Although there are numerous web solutions, especially in the field of GIS, these are partly limited to two-dimensional map displays, as with WMS services. Or they are subject to massive data reductions in the visualization of 3D data. With processing and interactive data handling in the home office, such limitations are quickly reached. Especially when working under the premise of the highest possible accuracy for best possible results. But this is exactly the normal case when processing laser point clouds – such as the aforementioned laser data of the whole of Bavaria with 10 terabytes. Downloading such a large data set, no matter how good the data connection is, is not practical.
In the technological information box, we therefore present two possibilities for remote access via web browser to the two desktop applications KomVISH (Fig. 5) and HydroVISH and compare them with the actual desktop and a WebGL application. In this way, we support both efficient work in the home office and the necessary networking of end devices, which is important in field service, for example (Fig. 6).

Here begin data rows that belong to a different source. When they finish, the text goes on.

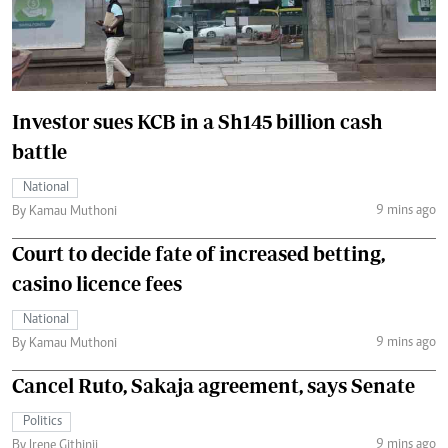
Investor sues KCB in a Sh145 billion cash
battle
National
9 mins ago
By Kamau Muthoni
Court to decide fate of increased betting,
casino licence fees
National
9 mins ago
By Kamau Muthoni
Cancel Ruto, Sakaja agreement, says Senate
Politics
9 mins ago
By Irene Githinji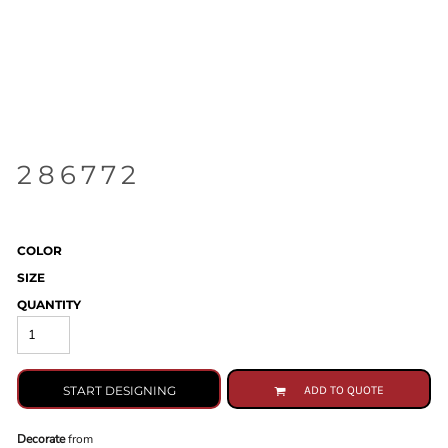
286772
COLOR
SIZE
QUANTITY
START DESIGNING
ADD TO QUOTE
Decorate
from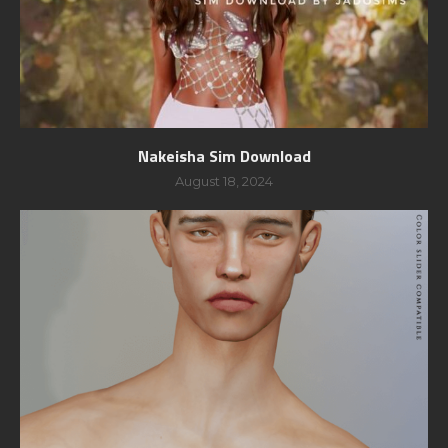
Nakeisha Sim Download
August 18, 2024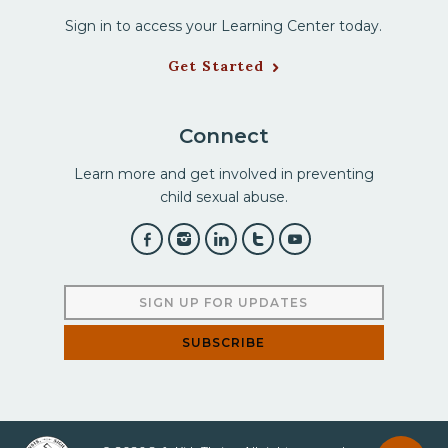
Sign in to access your Learning Center today.
Get Started
Connect
Learn more and get involved in preventing
child sexual abuse.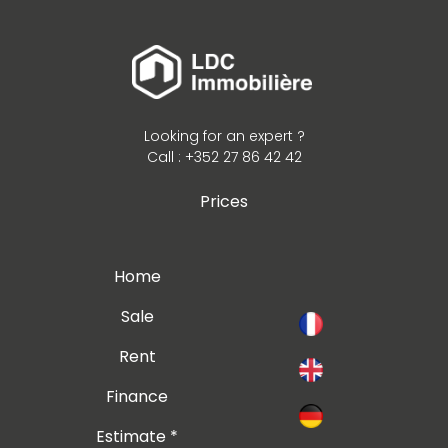
Looking for an expert ?
Call : +352 27 86 42 42
Prices
Home
Sale
Rent
Finance
Estimate *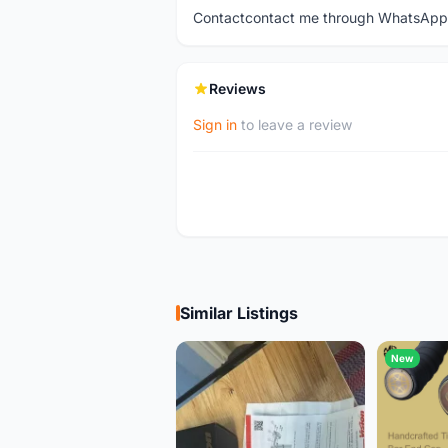
Contactcontact me through WhatsApp
Reviews
Sign in
to leave a review
Similar Listings
New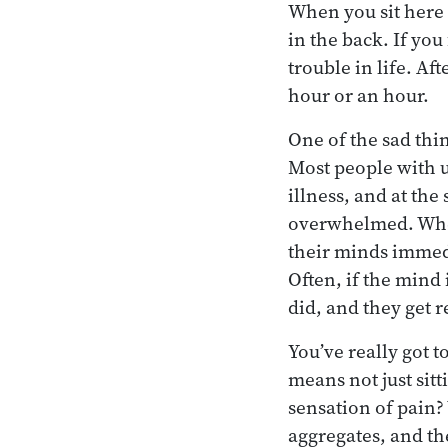
When you sit here i
in the back. If you
trouble in life. Aft
hour or an hour.
One of the sad thin
Most people with 
illness, and at the
overwhelmed. When 
their minds immedia
Often, if the mind
did, and they get r
You’ve really got 
means not just sitt
sensation of pain?
aggregates, and th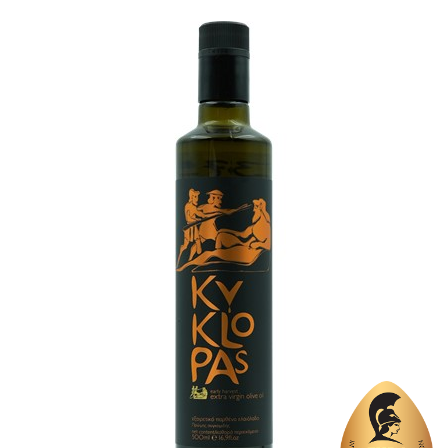
Region
Crete, Chania
Flavor
No
Organic
No
Varietal Make-Up
Tsounati 100%
Website
https://www.cretanheritage.com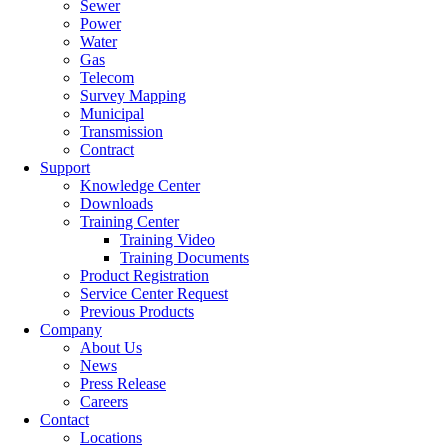
Sewer
Power
Water
Gas
Telecom
Survey Mapping
Municipal
Transmission
Contract
Support
Knowledge Center
Downloads
Training Center
Training Video
Training Documents
Product Registration
Service Center Request
Previous Products
Company
About Us
News
Press Release
Careers
Contact
Locations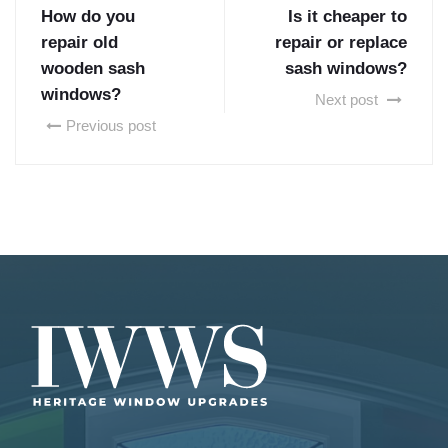
How do you
Is it cheaper to
repair old
repair or replace
wooden sash
sash windows?
windows?
Next post
Previous post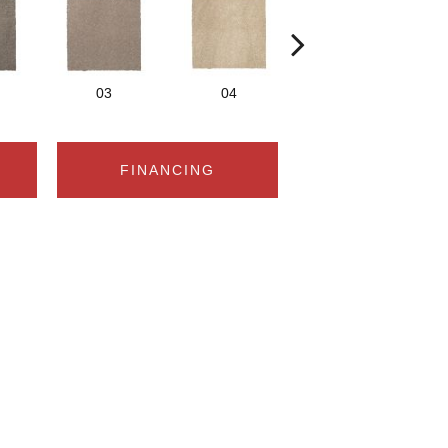
03
04
05
FINANCING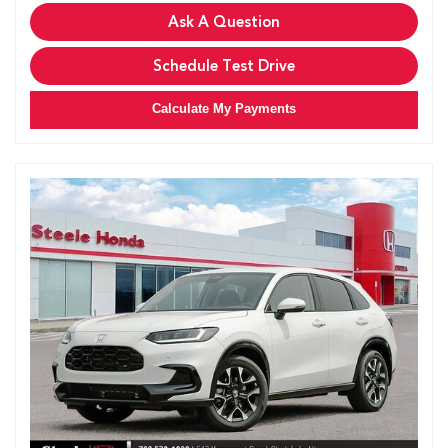
Ask A Question
Schedule Test Drive
Calculate My Payments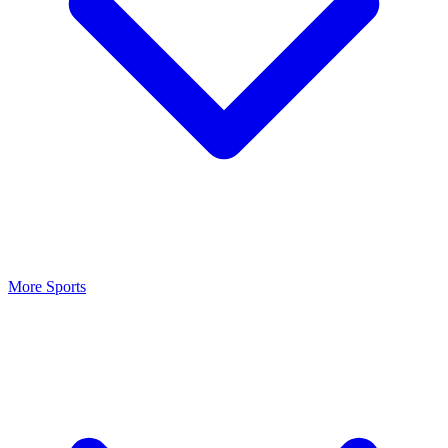
More Sports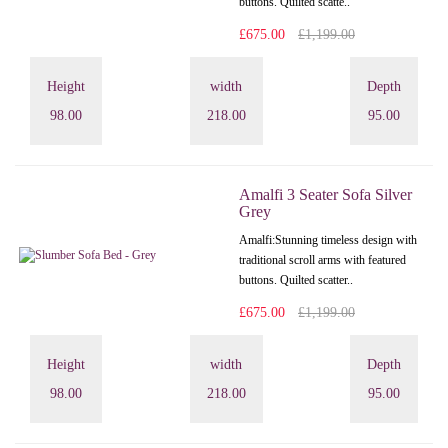
buttons. Quilted scatte..
£675.00
£1,199.00
Height
width
Depth
98.00
218.00
95.00
Amalfi 3 Seater Sofa Silver
Grey
Amalfi: Stunning timeless design with
traditional scroll arms with featured
buttons. Quilted scatter..
£675.00
£1,199.00
Height
width
Depth
98.00
218.00
95.00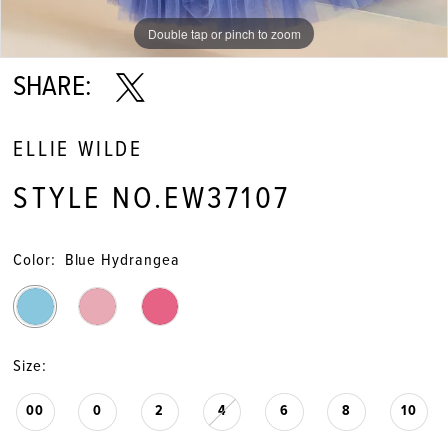
Double tap or pinch to zoom
Double tap or pinch to zoom
Double tap or pinch to zoom
SHARE:
ELLIE WILDE
STYLE NO.EW37107
Color:
Blue Hydrangea
Size:
00
0
2
4
6
8
10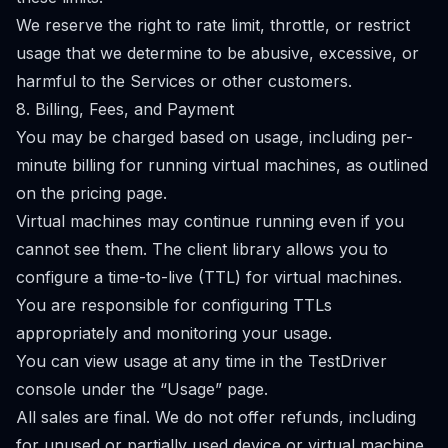
We reserve the right to rate limit, throttle, or restrict
usage that we determine to be abusive, excessive, or
harmful to the Services or other customers.
8. Billing, Fees, and Payment
You may be charged based on usage, including per-
minute billing for running virtual machines, as outlined
on the pricing page.
Virtual machines may continue running even if you
cannot see them. The client library allows you to
configure a time-to-live (TTL) for virtual machines.
You are responsible for configuring TTLs
appropriately and monitoring your usage.
You can view usage at any time in the TestDriver
console under the “Usage” page.
All sales are final. We do not offer refunds, including
for unused or partially used device or virtual machine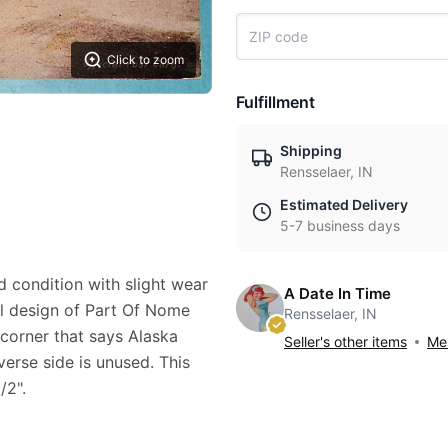
Click to zoom
Fulfillment
Shipping
Rensselaer, IN
Estimated Delivery
5-7 business days
d condition with slight wear
A Date In Time
ful design of Part Of Nome
Rensselaer, IN
 corner that says Alaska
Seller's other items
Mes
verse side is unused. This
/2".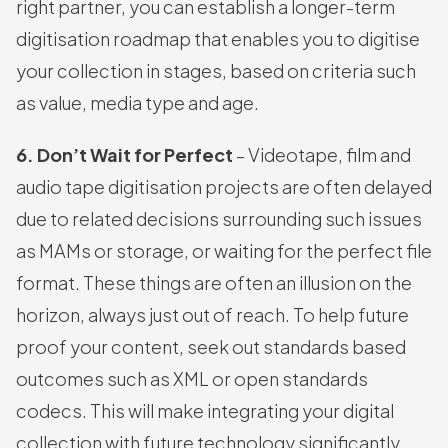
right partner, you can establish a longer-term
digitisation roadmap that enables you to digitise
your collection in stages, based on criteria such
as value, media type and age.
6. Don’t Wait for Perfect
– Videotape, film and
audio tape digitisation projects are often delayed
due to related decisions surrounding such issues
as MAMs or storage, or waiting for the perfect file
format. These things are often an illusion on the
horizon, always just out of reach. To help future
proof your content, seek out standards based
outcomes such as XML or open standards
codecs. This will make integrating your digital
collection with future technology significantly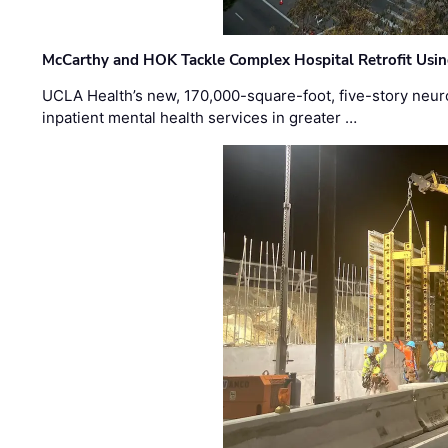
McCarthy and HOK Tackle Complex Hospital Retrofit Usin
UCLA Health’s new, 170,000-square-foot, five-story neurop
inpatient mental health services in greater …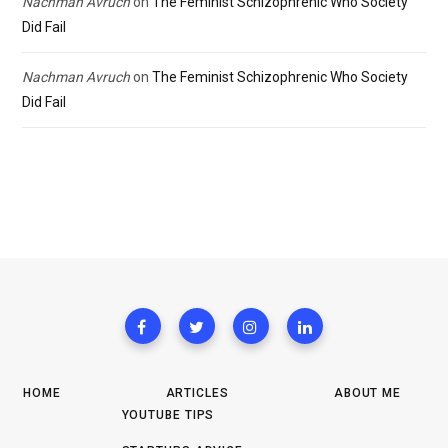
Nachman Avruch
on
The Feminist Schizophrenic Who Society
Did Fail
Nachman Avruch
on
The Feminist Schizophrenic Who Society
Did Fail
HOME
ARTICLES
ABOUT ME
YOUTUBE TIPS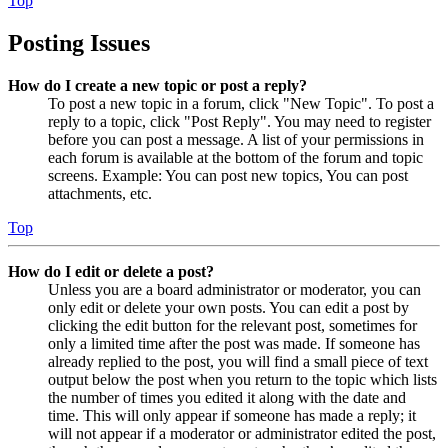
Top
Posting Issues
How do I create a new topic or post a reply?
To post a new topic in a forum, click "New Topic". To post a
reply to a topic, click "Post Reply". You may need to register
before you can post a message. A list of your permissions in
each forum is available at the bottom of the forum and topic
screens. Example: You can post new topics, You can post
attachments, etc.
Top
How do I edit or delete a post?
Unless you are a board administrator or moderator, you can
only edit or delete your own posts. You can edit a post by
clicking the edit button for the relevant post, sometimes for
only a limited time after the post was made. If someone has
already replied to the post, you will find a small piece of text
output below the post when you return to the topic which lists
the number of times you edited it along with the date and
time. This will only appear if someone has made a reply; it
will not appear if a moderator or administrator edited the post,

Technology comparison: Desktop- vs. web-application and hybrid solution

The requirements for the direct visualization of high-resolution point clouds are much higher than for the area-based representation of geometries or the 2D representation of maps. Table 1 shows the comparison of possible technologies in relation to the maximum version on a desktop computer. VNC (Virtual Network Computing) is a solution that can be integrated directly into the desktop software and thus allows remote access to an already running application. In most cases, VNC is then used as a ready-made application for remote access to the entire desktop, which is not necessarily desirable. The web user expects that everything is done when opening a web page (web feeling in table 1). An alternative to VNC is RDP (Remote Desktop Protocol), which is already an integrated part of the Windows operating system. In this basic configuration, RDP also only provides full desktop access. With the Thinfinity Remote Desktop Server from Cybele Software (https://www.cybelesoft.com/thinfinity/remote-desktop/server/) it is possible to limit remote access to only certain applications. No program installation is required on the end device, the client runs exclusively in a web browser based on HTML5 technology. In addition, Thinfinity RDP offers the possibility that several users can view the same displays together (collaboration), which is not possible with RDP in its basic version. VNC also offers this possibility, but does not come close to the performance of RDP optimized for Windows. In contrast, the variant of a specifically developed web client, which, like the desktop application, requires a powerful computer (fat client vs. thin client), but is technologically not very interesting for our application scenarios due to WebGL limitations (e.g.